Cardinal Cupich on Catholics Who Use Libertarianism to Distort Catholic Teaching

Photo by Vladimir Solomyani on Unsplash

via Brian Roewe:

As Catholics and other people of faith take measures to better safeguard the environment, they must be aware of the opposing tides they’re up against, including libertarian strains within their own flocks, said Cardinal Blase Cupich during a recent webinar.

Cupich said that while Catholic and other religions’ teachings make clear that caring for creation is central to the practice of the faith, there are many people of faith who “reinterpret the tradition in a way that is more in tune with a libertarian understanding of life and the economy.” That worldview, he said, has limited some people from delving into the message of Pope Francis’ 2015 encyclical on the environment, “Laudato Si’, on Care for Our Common Home.”

“The command in Genesis to go and make fruitful and multiply for some has been reduced to ‘Go and dominate creation for your own good, for our own profit,’ ” Cupich said. “And I think that that is the real challenge that we as leaders of faith have with our people, because in fact there are people of faith who are not faithful to that tradition.”

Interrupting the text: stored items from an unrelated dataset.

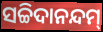
ସଚ୍ଚିଦାନନ୍ଦମ୍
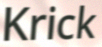
Krick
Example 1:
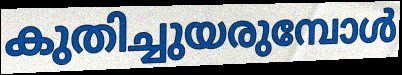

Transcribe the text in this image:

കുതിച്ചുയരുമ്പോൾ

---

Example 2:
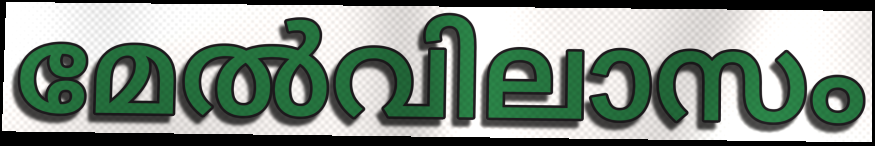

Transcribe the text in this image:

മേൽവിലാസം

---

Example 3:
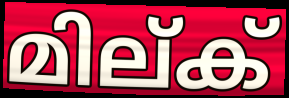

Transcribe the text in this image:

മില്ക്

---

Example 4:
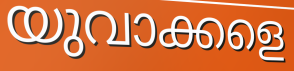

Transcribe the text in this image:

യുവാക്കളെ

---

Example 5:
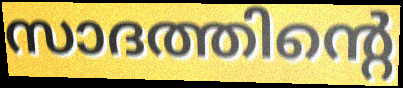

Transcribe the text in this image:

സാദത്തിന്റെ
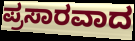
ಪ್ರಸಾರವಾದ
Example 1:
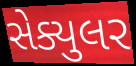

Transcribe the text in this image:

સેક્યુલર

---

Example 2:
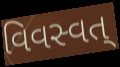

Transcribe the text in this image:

વિવસ્વત્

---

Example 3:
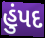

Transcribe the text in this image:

હુંપદ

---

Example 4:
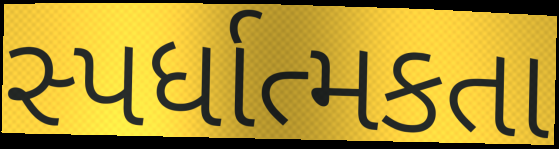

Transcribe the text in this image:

સ્પર્ધાત્મકતા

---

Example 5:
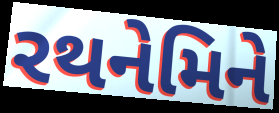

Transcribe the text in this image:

રથનેમિને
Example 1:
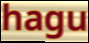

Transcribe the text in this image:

hagu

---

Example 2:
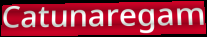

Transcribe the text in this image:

Catunaregam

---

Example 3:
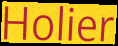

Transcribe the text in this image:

Holier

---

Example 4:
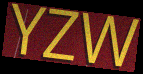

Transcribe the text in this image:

YZW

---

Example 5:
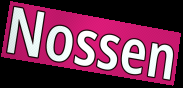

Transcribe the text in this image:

Nossen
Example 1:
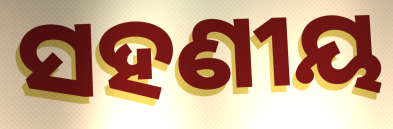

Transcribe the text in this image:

ସହଣୀୟ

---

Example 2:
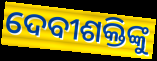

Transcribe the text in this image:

ଦେବୀଶକ୍ତିଙ୍କୁ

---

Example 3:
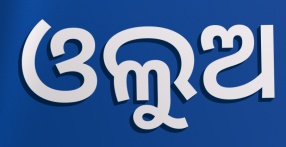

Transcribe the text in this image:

ଓଲୁଅ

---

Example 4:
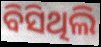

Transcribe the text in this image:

ବିସିଥିଲି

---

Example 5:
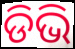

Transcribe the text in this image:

ଡିଭି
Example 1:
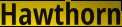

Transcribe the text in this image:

Hawthorn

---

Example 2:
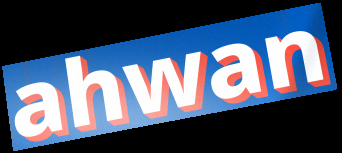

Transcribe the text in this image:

ahwan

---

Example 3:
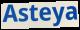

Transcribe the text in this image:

Asteya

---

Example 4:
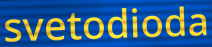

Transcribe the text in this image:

svetodioda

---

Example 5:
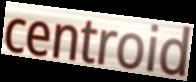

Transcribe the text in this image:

centroid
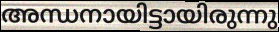
അന്ധനായിട്ടായിരുന്നു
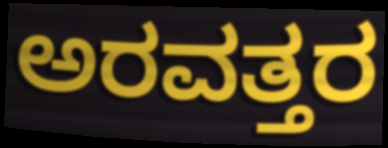
ಅರವತ್ತರ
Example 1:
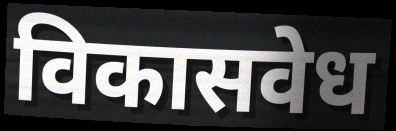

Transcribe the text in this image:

विकासवेध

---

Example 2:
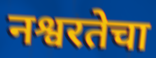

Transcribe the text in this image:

नश्वरतेचा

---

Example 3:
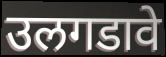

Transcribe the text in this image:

उलगडावे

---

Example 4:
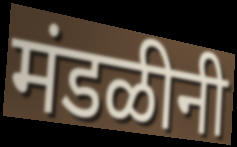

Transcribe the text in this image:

मंडळीनी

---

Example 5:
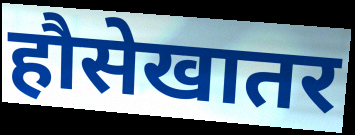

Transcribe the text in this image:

हौसेखातर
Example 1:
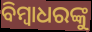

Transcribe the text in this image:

ବିମ୍ୱାଧରଙ୍କୁ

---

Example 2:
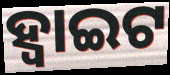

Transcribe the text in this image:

ହ୍ବାଇଟ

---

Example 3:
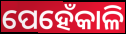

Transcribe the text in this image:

ପେହେଁକାଳି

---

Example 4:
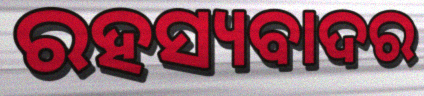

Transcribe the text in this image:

ରହସ୍ୟବାଦର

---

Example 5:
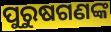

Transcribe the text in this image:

ପୁରୁଷଗଣଙ୍କ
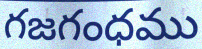
గజగంధము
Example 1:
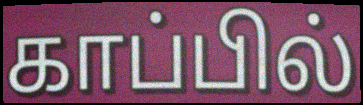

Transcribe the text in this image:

காப்பில்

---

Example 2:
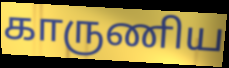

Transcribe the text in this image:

காருணிய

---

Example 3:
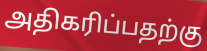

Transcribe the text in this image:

அதிகரிப்பதற்கு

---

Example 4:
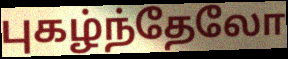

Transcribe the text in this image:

புகழ்ந்தேலோ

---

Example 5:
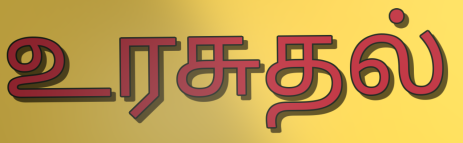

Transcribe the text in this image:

உரசுதல்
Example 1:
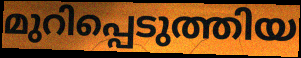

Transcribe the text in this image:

മുറിപ്പെടുത്തിയ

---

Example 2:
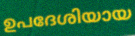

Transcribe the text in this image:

ഉപദേശിയായ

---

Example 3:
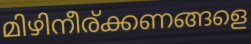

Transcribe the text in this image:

മിഴിനീര്ക്കണങ്ങളെ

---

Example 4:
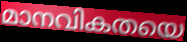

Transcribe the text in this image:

മാനവികതയെ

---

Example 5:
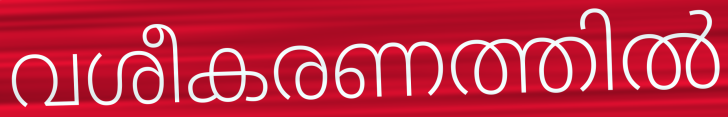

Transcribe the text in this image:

വശീകരണത്തിൽ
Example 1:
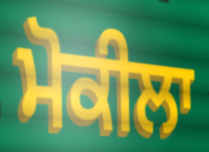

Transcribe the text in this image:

ਮੋਕੀਲਾ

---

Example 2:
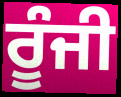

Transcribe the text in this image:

ਰੂੰਜੀ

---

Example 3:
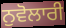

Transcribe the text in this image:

ਨੁਵੋਲਾਰੀ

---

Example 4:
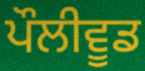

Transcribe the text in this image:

ਪੌਲੀਵੂਡ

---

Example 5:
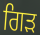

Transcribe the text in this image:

ਗਿੜ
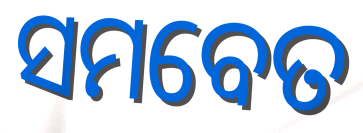
ସମବେତ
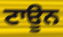
ਟਾਊਨ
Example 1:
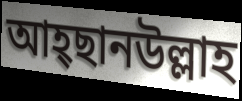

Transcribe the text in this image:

আহ্ছানউল্লাহ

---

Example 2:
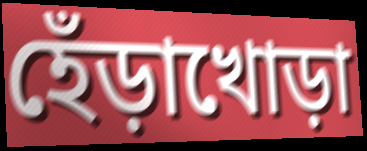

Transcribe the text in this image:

হেঁড়াখোড়া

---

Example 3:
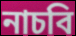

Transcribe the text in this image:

নাচবি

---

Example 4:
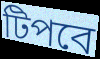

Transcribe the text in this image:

টিপবে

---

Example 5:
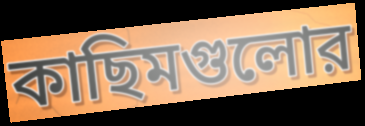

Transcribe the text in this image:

কাছিমগুলোর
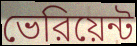
ভেরিয়েন্ট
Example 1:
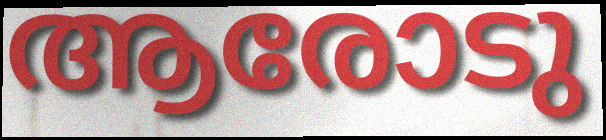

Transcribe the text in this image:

ആരോടു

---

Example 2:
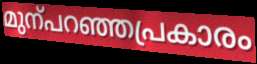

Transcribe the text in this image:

മുന്പറഞ്ഞപ്രകാരം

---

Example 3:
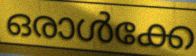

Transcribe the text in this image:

ഒരാൾക്കേ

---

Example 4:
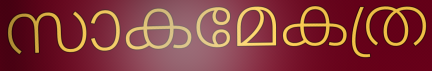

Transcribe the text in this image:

സാകമേകത്ര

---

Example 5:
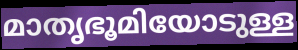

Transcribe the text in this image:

മാതൃഭൂമിയോടുള്ള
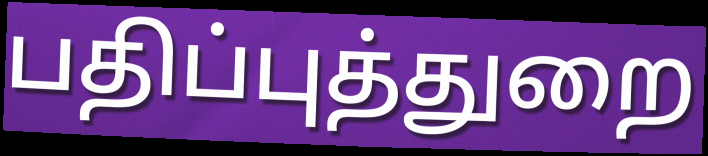
பதிப்புத்துறை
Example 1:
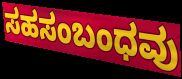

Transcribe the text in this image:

ಸಹಸಂಬಂಧವು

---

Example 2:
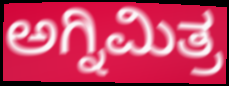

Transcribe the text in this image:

ಅಗ್ನಿಮಿತ್ರ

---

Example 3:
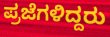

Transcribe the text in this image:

ಪ್ರಜೆಗಳಿದ್ದರು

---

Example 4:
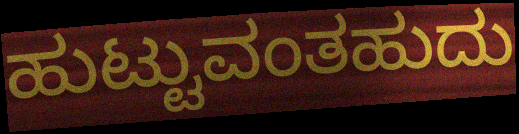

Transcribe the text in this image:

ಹುಟ್ಟುವಂತಹುದು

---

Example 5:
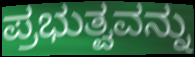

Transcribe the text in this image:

He continued, “It is really up to us to challenge how so many believing people, faith-filled people, have bought into a libertarian notion of the world and the economy as something that we are to dominate for our own profit,” without considering the consequences “not just for the created order and material world, but also for how humanity is organized and how it contributes to human flourishing. So that is a real challenge for us.”

The event marked the latest critique of libertarianism by Cupich. In 2014, he was among the participants at the first “Erroneous Autonomy: The Catholic Case Against Libertarianism” event at the Catholic University of America. There, the cardinal said that Francis and libertarians offer “two compellingly different pathways for humanity at this moment in history.”